== Records to process ==

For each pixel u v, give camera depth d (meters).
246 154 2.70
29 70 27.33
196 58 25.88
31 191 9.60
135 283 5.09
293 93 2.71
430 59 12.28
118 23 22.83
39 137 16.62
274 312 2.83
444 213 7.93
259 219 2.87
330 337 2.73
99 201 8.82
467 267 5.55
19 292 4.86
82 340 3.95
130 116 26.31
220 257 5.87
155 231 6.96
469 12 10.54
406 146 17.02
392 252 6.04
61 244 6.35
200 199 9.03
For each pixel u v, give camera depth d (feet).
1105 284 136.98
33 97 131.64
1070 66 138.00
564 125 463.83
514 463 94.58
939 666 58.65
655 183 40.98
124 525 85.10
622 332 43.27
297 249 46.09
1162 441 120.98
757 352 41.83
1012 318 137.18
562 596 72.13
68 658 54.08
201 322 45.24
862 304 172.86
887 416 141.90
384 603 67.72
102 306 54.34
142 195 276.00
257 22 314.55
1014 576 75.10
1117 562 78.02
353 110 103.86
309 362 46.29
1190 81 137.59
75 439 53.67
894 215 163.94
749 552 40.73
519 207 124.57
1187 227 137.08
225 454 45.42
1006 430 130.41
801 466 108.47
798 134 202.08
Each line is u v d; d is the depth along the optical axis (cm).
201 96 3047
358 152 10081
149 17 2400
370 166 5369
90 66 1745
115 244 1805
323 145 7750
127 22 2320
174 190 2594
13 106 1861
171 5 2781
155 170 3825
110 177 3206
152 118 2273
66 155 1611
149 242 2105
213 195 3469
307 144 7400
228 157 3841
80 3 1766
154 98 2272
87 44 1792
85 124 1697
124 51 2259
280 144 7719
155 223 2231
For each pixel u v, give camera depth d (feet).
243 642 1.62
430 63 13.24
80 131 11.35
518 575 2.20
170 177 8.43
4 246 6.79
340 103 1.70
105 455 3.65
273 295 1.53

===

All entries are to be reproduced verbatim, with none omitted.

■ Task result:
For each pixel u v, give camera depth d (meters).
246 154 2.70
29 70 27.33
196 58 25.88
31 191 9.60
135 283 5.09
293 93 2.71
430 59 12.28
118 23 22.83
39 137 16.62
274 312 2.83
444 213 7.93
259 219 2.87
330 337 2.73
99 201 8.82
467 267 5.55
19 292 4.86
82 340 3.95
130 116 26.31
220 257 5.87
155 231 6.96
469 12 10.54
406 146 17.02
392 252 6.04
61 244 6.35
200 199 9.03
For each pixel u v, give camera depth d (feet).
1105 284 136.98
33 97 131.64
1070 66 138.00
564 125 463.83
514 463 94.58
939 666 58.65
655 183 40.98
124 525 85.10
622 332 43.27
297 249 46.09
1162 441 120.98
757 352 41.83
1012 318 137.18
562 596 72.13
68 658 54.08
201 322 45.24
862 304 172.86
887 416 141.90
384 603 67.72
102 306 54.34
142 195 276.00
257 22 314.55
1014 576 75.10
1117 562 78.02
353 110 103.86
309 362 46.29
1190 81 137.59
75 439 53.67
894 215 163.94
749 552 40.73
519 207 124.57
1187 227 137.08
225 454 45.42
1006 430 130.41
801 466 108.47
798 134 202.08
Each line is u v d; d is the depth along the optical axis (cm).
201 96 3047
358 152 10081
149 17 2400
370 166 5369
90 66 1745
115 244 1805
323 145 7750
127 22 2320
174 190 2594
13 106 1861
171 5 2781
155 170 3825
110 177 3206
152 118 2273
66 155 1611
149 242 2105
213 195 3469
307 144 7400
228 157 3841
80 3 1766
154 98 2272
87 44 1792
85 124 1697
124 51 2259
280 144 7719
155 223 2231
For each pixel u v, give camera depth d (feet).
243 642 1.62
430 63 13.24
80 131 11.35
518 575 2.20
170 177 8.43
4 246 6.79
340 103 1.70
105 455 3.65
273 295 1.53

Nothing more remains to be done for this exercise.